If fewer people watch the Oscars, it’s not so much because the finalists are less popular (a gala dress is a gala dress). Apart from the exceptional years, when the choices of the Academy agree with those of the general public and that a film like titanic is acclaimed, the candidates in the advanced categories are not the heavyweights of the box office.

So why are people watching less and less of the Oscars? In particular because more and more possibilities are offered to them and because, in a television landscape which has evolved enormously, the evening of the Oscars remains a desperately boring show.

In recent years, there was no longer a host to greet the audience with a comedic, failed, or controversial opening monologue. The turn-by-turn entertainment of Amy Schumer, Regina Hall and Wanda Sykes doesn’t inspire much confidence in me, but it’ll still be better than a mute DJ filling the time until the break.

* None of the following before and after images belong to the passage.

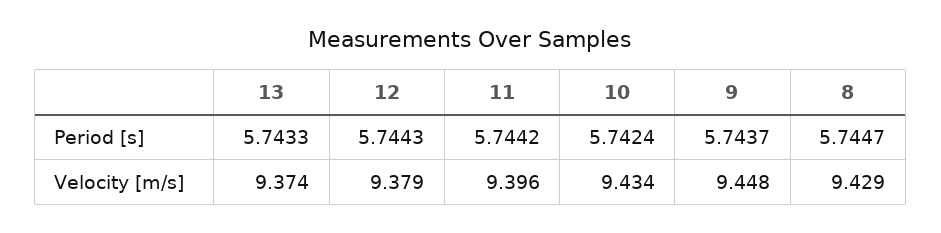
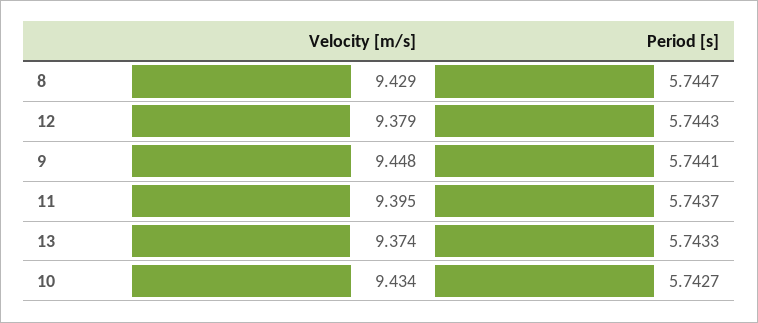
11, Period [s]: 5.7442 -> 5.7437
10, Period [s]: 5.7424 -> 5.7427
9, Period [s]: 5.7437 -> 5.7441
11, Velocity [m/s]: 9.396 -> 9.395

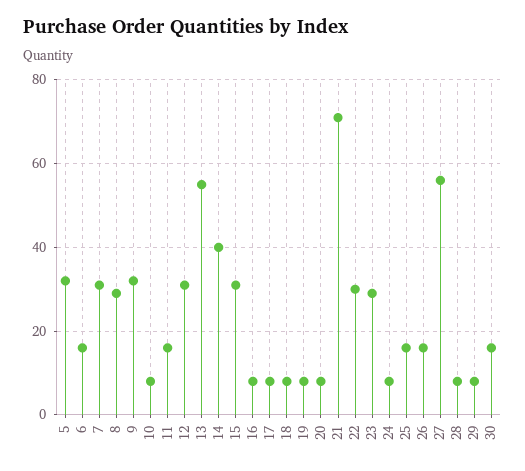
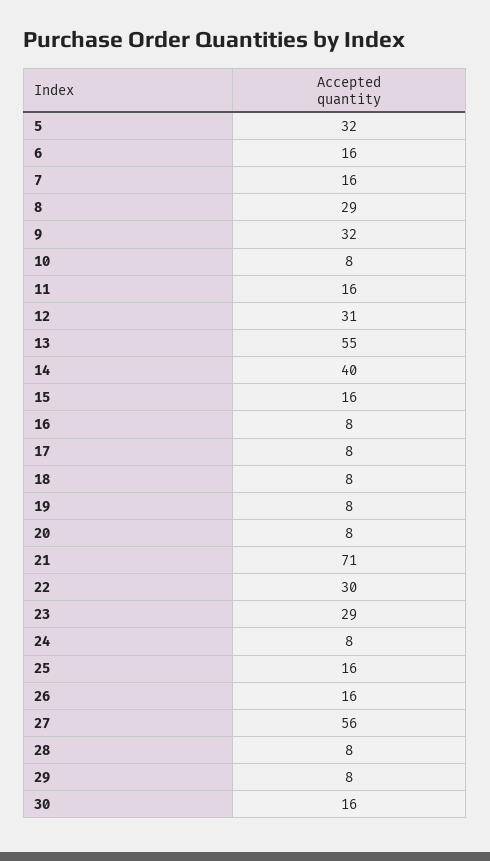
7: 30 -> 16
15: 30 -> 16

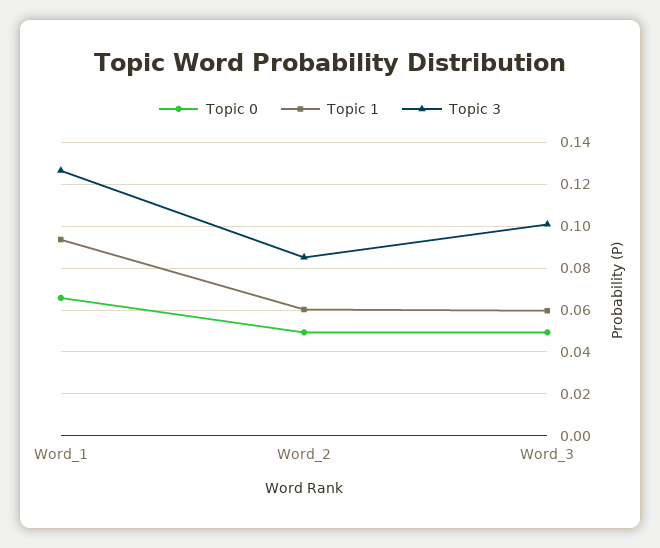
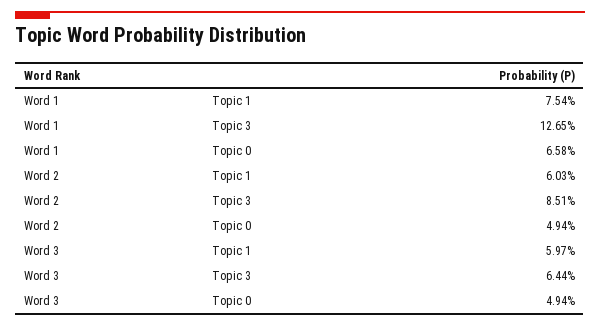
Topic 1, Word_1: 0.095 -> 0.0754
Topic 3, Word_3: 0.1 -> 0.0644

Surely there are more ways to rekindle public interest in the Oscars than a desperate attempt to entice it by letting anyone vote (up to 20 times a day!) for anything.

I may be a pure and hard cinephile, who admires the various trades of the cinema, giving so many technical prizes on the air to illustrious strangers is anti-television. If we subtracted half the prizes awarded, and at the same time, half the duration of this interminable gala of awkward thanks, I am convinced that there would be more viewers at the rendezvous.

Until then, what I wish for the leaders of the Oscars, so that they take the full measure of their stupidity, is that a film as bad as Dear Evan Hansen — among the lowest-rated of 2021 on aggregator Rotten Tomatoes (33% favorable reviews from critics, vs. 88% from audiences) — wins an Oscar.

With that, you will excuse me. I have a mediocre musical to win.